Of course, I think that OpenStreetMap needs an easier way to quickly revert vandalism edits, but I believe there are some technical problems to making this a one-click process like it is for Wikipedia. However, despite the exponential user growth, I don't believe that vandalism is a bug problem at the moment. In Brisbane, I've only had to revert one case of vandalism, and that user gave up relatively quickly.

I don't think OpenStreetMap is having any problems expanding its user base, but I'm sure there are still a large volume of people who would be interested in OpenStreetMap, if only they knew that it existed.

One of the major issue for OpenStreetMap in Australia will be how are we going to go about getting all of the roads. As Australia is a large country with a very low population density there are a lot of roads to map, and it is clearly not something that will be completed if people only map their local area (unless we can convince everyone in Australia to help).

While there are some datasets that we could potentially convince the government to release, it is unclear how reliable this data is, with many rural areas reported as having many incorrect details, particular with gazetted roads that don't actually exist. Some of the commercial mapping providers who care about accuracy pay workers who drive around Australia full-time to collect these details, but it is not clear how OpenStreetMap can collect similar information (and keep it up-to-date) purely through volunteer methods.

What kind of things to you see on the OSM horizon?

I think the best thing to improve OpenStreetMap is to get more people using it. If we can get people using OpenStreetMap maps in their car navigation devices or on their mobile phones they will have the best maps possible in many areas, and when they spot mistakes they can fix them easily, or just pop up a flag to let more dedicated mappers have a look at the problem.

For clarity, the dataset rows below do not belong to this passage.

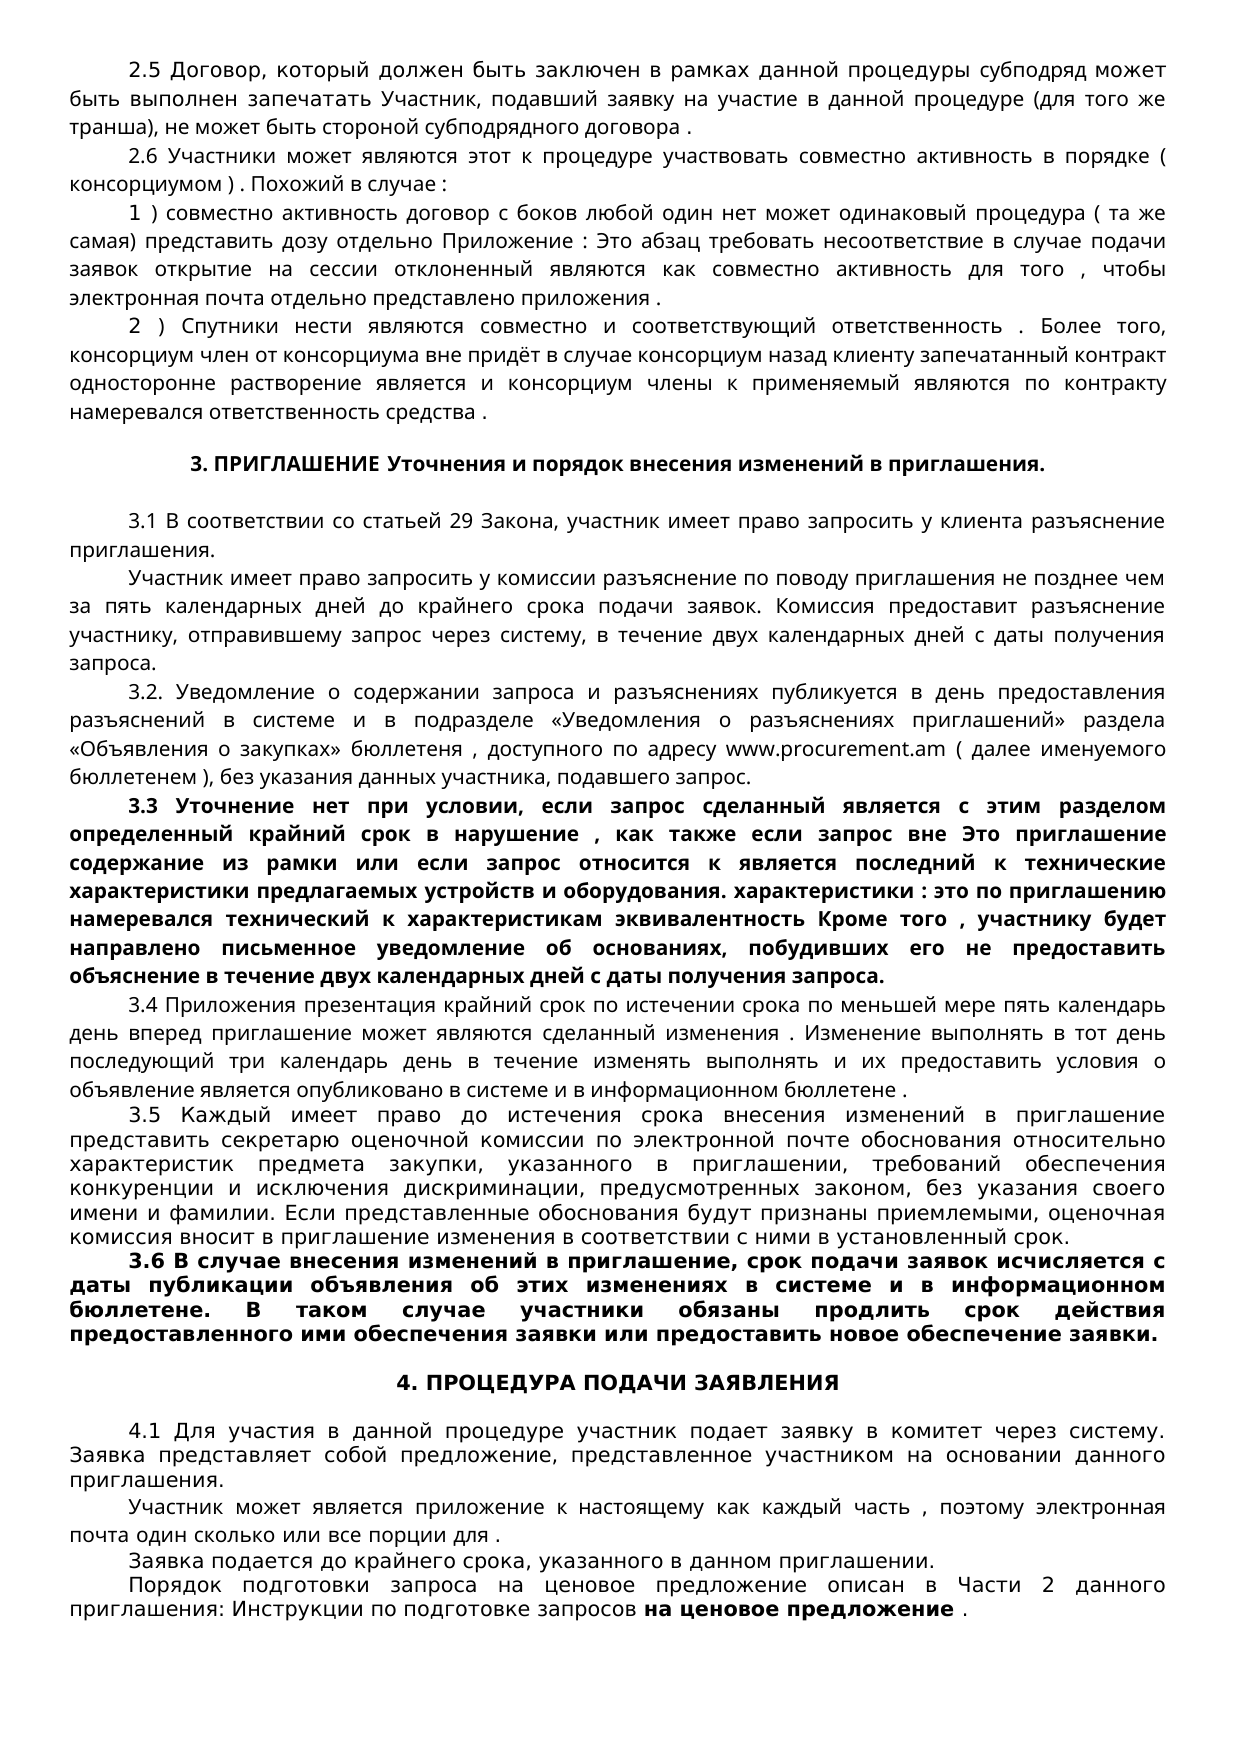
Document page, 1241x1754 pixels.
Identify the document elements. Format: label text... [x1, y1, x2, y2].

text 4. ПРОЦЕДУРА ПОДАЧИ ЗАЯВЛЕНИЯ [69, 1371, 1167, 1395]
text Заявка подается до крайнего срока, указанного в данном приглашении. [69, 1549, 1167, 1573]
text 3.1 В соответствии со статьей 29 Закона, участник имеет право запросить у клиента разъяснение приглашения. [69, 506, 1167, 563]
text Участник может является приложение к настоящему как каждый часть , поэтому электронная почта один сколько или все порции для . [69, 1492, 1167, 1549]
text 3.4 Приложения презентация крайний срок по истечении срока по меньшей мере пять календарь день вперед приглашение может являются сделанный изменения . Изменение выполнять в тот день последующий три календарь день в течение изменять выполнять и их предоставить условия о объявление является опубликовано в системе и в информационном бюллетене . [69, 990, 1167, 1103]
text 3.3 Уточнение нет при условии, если запрос сделанный является с этим разделом определенный крайний срок в нарушение , как также если запрос вне Это приглашение​ содержание из рамки или если запрос относится к является последний к технические характеристики предлагаемых устройств и оборудования. характеристики : это по приглашению намеревался технический к характеристикам эквивалентность Кроме того , участнику будет направлено письменное уведомление об основаниях, побудивших его не предоставить объяснение в течение двух календарных дней с даты получения запроса. [69, 791, 1167, 990]
text 4.1 Для участия в данной процедуре участник подает заявку в комитет через систему. Заявка представляет собой предложение, представленное участником на основании данного приглашения. [69, 1419, 1167, 1492]
text 2.5 Договор, который должен быть заключен в рамках данной процедуры субподряд может быть выполнен​ запечатать Участник, подавший заявку на участие в данной процедуре (для того же транша), не может быть стороной субподрядного договора . [69, 56, 1167, 141]
text 3.5 Каждый имеет право до истечения срока внесения изменений в приглашение представить секретарю оценочной комиссии по электронной почте обоснования относительно характеристик предмета закупки, указанного в приглашении, требований обеспечения конкуренции и исключения дискриминации, предусмотренных законом, без указания своего имени и фамилии. Если представленные обоснования будут признаны приемлемыми, оценочная комиссия вносит в приглашение изменения в соответствии с ними в установленный срок. [69, 1103, 1167, 1249]
text 2 ) Спутники​ нести являются совместно и соответствующий ответственность . Более того, консорциум член от консорциума вне придёт в случае консорциум назад клиенту​ запечатанный контракт односторонне растворение является и консорциум члены к применяемый являются по контракту намеревался ответственность средства . [69, 311, 1167, 425]
text 3.6 В случае внесения изменений в приглашение, срок подачи заявок исчисляется с даты публикации объявления об этих изменениях в системе и в информационном бюллетене. В таком случае участники обязаны продлить срок действия предоставленного ими обеспечения заявки или предоставить новое обеспечение заявки. [69, 1249, 1167, 1346]
text Порядок подготовки запроса на ценовое предложение описан в Части 2 данного приглашения: Инструкции по подготовке запросов на ценовое предложение . [69, 1573, 1167, 1622]
text Участник имеет право запросить у комиссии разъяснение по поводу приглашения не позднее чем за пять календарных дней до крайнего срока подачи заявок. Комиссия предоставит разъяснение участнику, отправившему запрос через систему, в течение двух календарных дней с даты получения запроса. [69, 563, 1167, 677]
text 2.6​ Участники может являются этот к процедуре участвовать совместно активность в порядке ( консорциумом ) . Похожий в случае : [69, 141, 1167, 198]
text 3.2. Уведомление о содержании запроса и разъяснениях публикуется в день предоставления разъяснений в системе и в подразделе «Уведомления о разъяснениях приглашений» раздела «Объявления о закупках» бюллетеня , доступного по адресу www.procurement.am ( далее именуемого бюллетенем ), без указания данных участника, подавшего запрос. [69, 677, 1167, 791]
text 1 ) совместно активность договор с боков любой один нет может одинаковый процедура ( та же самая) представить дозу​ отдельно Приложение : Это абзац требовать несоответствие в случае подачи заявок открытие на сессии отклоненный являются как совместно активность для того , чтобы электронная почта отдельно представлено приложения . [69, 198, 1167, 311]
text 3. ПРИГЛАШЕНИЕ Уточнения и порядок внесения изменений в приглашения. [69, 449, 1167, 478]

However, there still isn't really any software using OpenStreetMaps that approaches the ease of use of modern car navigation software, but I know people are working on it...

You said you'd heard of Nestoria - do you have any advice for us entering the Australian market?  Or any suggestions about how to improve what we've got at the moment?

Make the OpenStreetMaps default instead of Google :) .

I don't have a lot of experience in real estate websites, but it'll be interesting to see how Nestoria manages to crack the near-monopoly that the existing main real estate has in Australia. I've tried using other real estate websites in Brisbane before, but found that there was nowhere near as many places listed as the main real estate website that nearly everyone uses.

Is there anything else you'd like to talk about now you've hopefully got flowing?

If the reader is interested in OpenStreetMap, go and attend a mapping party in your local area (check wiki.osm.org). If your local area doesn't have any mapping parties, start one!

Thanks again for taking the time to share your Aussie take on OpenStreetMap.